After a particularly unpleasant incident, Castagna resigned on July 9, 2008. She filed a charge of discrimination with the Equal Employment Opportunity Commission (EEOC) a few months later and received her right-to-sue letter from the agency on August 14, 2009. She then filed a federal complaint on November 9, 2009, that included federal claims based on violations of Title VII as well as tort claims based on assault and battery and intentional infliction of emotional distress.
Based on the one-year statute of limitations in New York for tort claims, Majestic moved to dismiss. Castagna argued that by filing a charge with the EEOC – and waiting for her right-to-sue letter – she tolled the one-year time limit that ran out on July 9, 2009, four months before she filed her complaint.
If such claims were not tolled, she told the court, then litigants would be forced to first bring a tort case in state court and later bring a separate federal discrimination lawsuit with identical facts, resulting in a waste of judicial economy. Rushing a case to trial would also undermine the EEOC’s opportunity to facilitate dispute resolution prior to commencing litigation, Castagna said.

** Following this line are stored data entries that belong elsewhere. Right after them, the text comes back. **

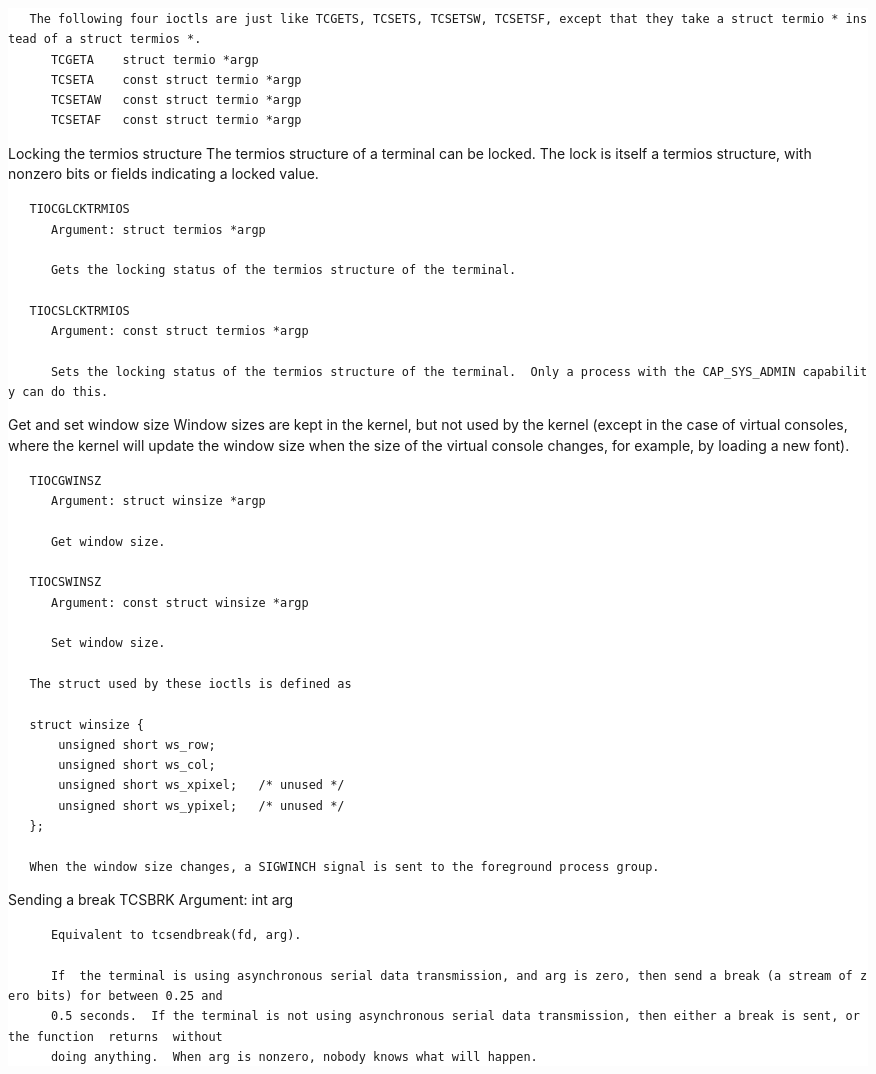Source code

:        The following four ioctls are just like TCGETS, TCSETS, TCSETSW, TCSETSF, except that they take a struct termio * instead of a struct termios *.
	      TCGETA	struct termio *argp
	      TCSETA	const struct termio *argp
	      TCSETAW	const struct termio *argp
	      TCSETAF	const struct termio *argp

   Locking the termios structure
       The termios structure of a terminal can be locked.  The lock is itself a termios structure, with nonzero bits or fields indicating a locked value.

       TIOCGLCKTRMIOS
	      Argument: struct termios *argp

	      Gets the locking status of the termios structure of the terminal.

       TIOCSLCKTRMIOS
	      Argument: const struct termios *argp

	      Sets the locking status of the termios structure of the terminal.	 Only a process with the CAP_SYS_ADMIN capability can do this.

   Get and set window size
       Window sizes are kept in the kernel, but not used by the kernel (except in the case of virtual consoles, where the kernel will update the  window  size
       when the size of the virtual console changes, for example, by loading a new font).

       TIOCGWINSZ
	      Argument: struct winsize *argp

	      Get window size.

       TIOCSWINSZ
	      Argument: const struct winsize *argp

	      Set window size.

       The struct used by these ioctls is defined as

	   struct winsize {
	       unsigned short ws_row;
	       unsigned short ws_col;
	       unsigned short ws_xpixel;   /* unused */
	       unsigned short ws_ypixel;   /* unused */
	   };

       When the window size changes, a SIGWINCH signal is sent to the foreground process group.

   Sending a break
       TCSBRK Argument: int arg

	      Equivalent to tcsendbreak(fd, arg).

	      If  the terminal is using asynchronous serial data transmission, and arg is zero, then send a break (a stream of zero bits) for between 0.25 and
	      0.5 seconds.  If the terminal is not using asynchronous serial data transmission, then either a break is sent, or the function  returns  without
	      doing anything.  When arg is nonzero, nobody knows what will happen.
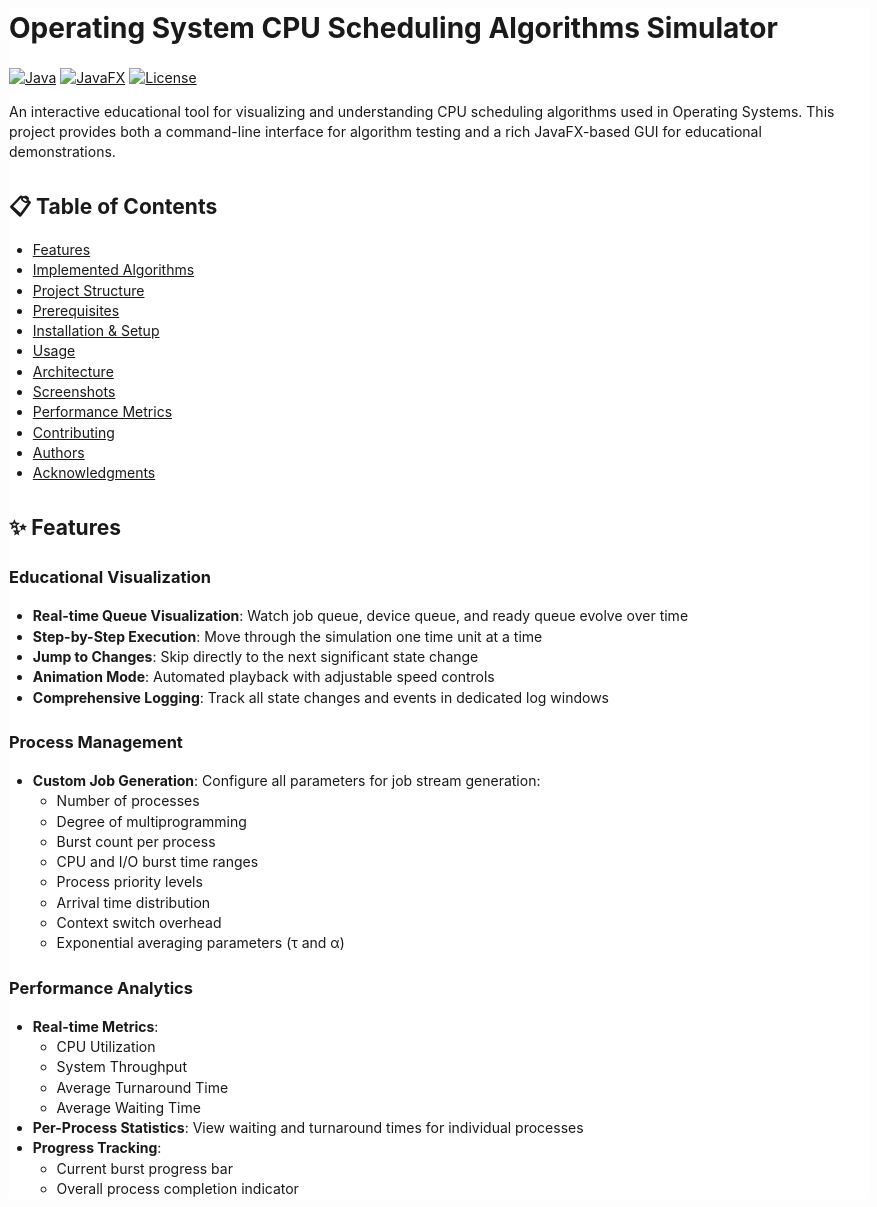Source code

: # Operating System CPU Scheduling Algorithms Simulator

[![Java](https://img.shields.io/badge/Java-8%2B-orange.svg)](https://www.oracle.com/java/)
[![JavaFX](https://img.shields.io/badge/JavaFX-UI-blue.svg)](https://openjfx.io/)
[![License](https://img.shields.io/badge/License-MIT-green.svg)](LICENSE)

An interactive educational tool for visualizing and understanding CPU scheduling algorithms used in Operating Systems. This project provides both a command-line interface for algorithm testing and a rich JavaFX-based GUI for educational demonstrations.

## 📋 Table of Contents

- [Features](#features)
- [Implemented Algorithms](#implemented-algorithms)
- [Project Structure](#project-structure)
- [Prerequisites](#prerequisites)
- [Installation & Setup](#installation--setup)
- [Usage](#usage)
- [Architecture](#architecture)
- [Screenshots](#screenshots)
- [Performance Metrics](#performance-metrics)
- [Contributing](#contributing)
- [Authors](#authors)
- [Acknowledgments](#acknowledgments)

## ✨ Features

### Educational Visualization
- **Real-time Queue Visualization**: Watch job queue, device queue, and ready queue evolve over time
- **Step-by-Step Execution**: Move through the simulation one time unit at a time
- **Jump to Changes**: Skip directly to the next significant state change
- **Animation Mode**: Automated playback with adjustable speed controls
- **Comprehensive Logging**: Track all state changes and events in dedicated log windows

### Process Management
- **Custom Job Generation**: Configure all parameters for job stream generation:
  - Number of processes
  - Degree of multiprogramming
  - Burst count per process
  - CPU and I/O burst time ranges
  - Process priority levels
  - Arrival time distribution
  - Context switch overhead
  - Exponential averaging parameters (τ and α)

### Performance Analytics
- **Real-time Metrics**:
  - CPU Utilization
  - System Throughput
  - Average Turnaround Time
  - Average Waiting Time
- **Per-Process Statistics**: View waiting and turnaround times for individual processes
- **Progress Tracking**: 
  - Current burst progress bar
  - Overall process completion indicator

Although the 2nd Circuit recognized the value of EEOC proceedings, the court held that Congress did not intend for the agency’s efforts to delay independent avenues of redress.
Plaintiffs in Castagna’s position can ask a court to stay proceedings in the initial action until the EEOC’s administrative work has been completed, the panel suggested. Castagna “always had ‘an unfettered right’ to pursue her tort claims,” the court wrote. “Notably, Castagna does not urge that she could not have brought those claims within the applicable statute of limitations. She simply failed to do so.”
The panel cited similar holdings from the 7th and 9th Circuits as well as the “vast majority” of district courts within the 2nd Circuit that have considered the issue.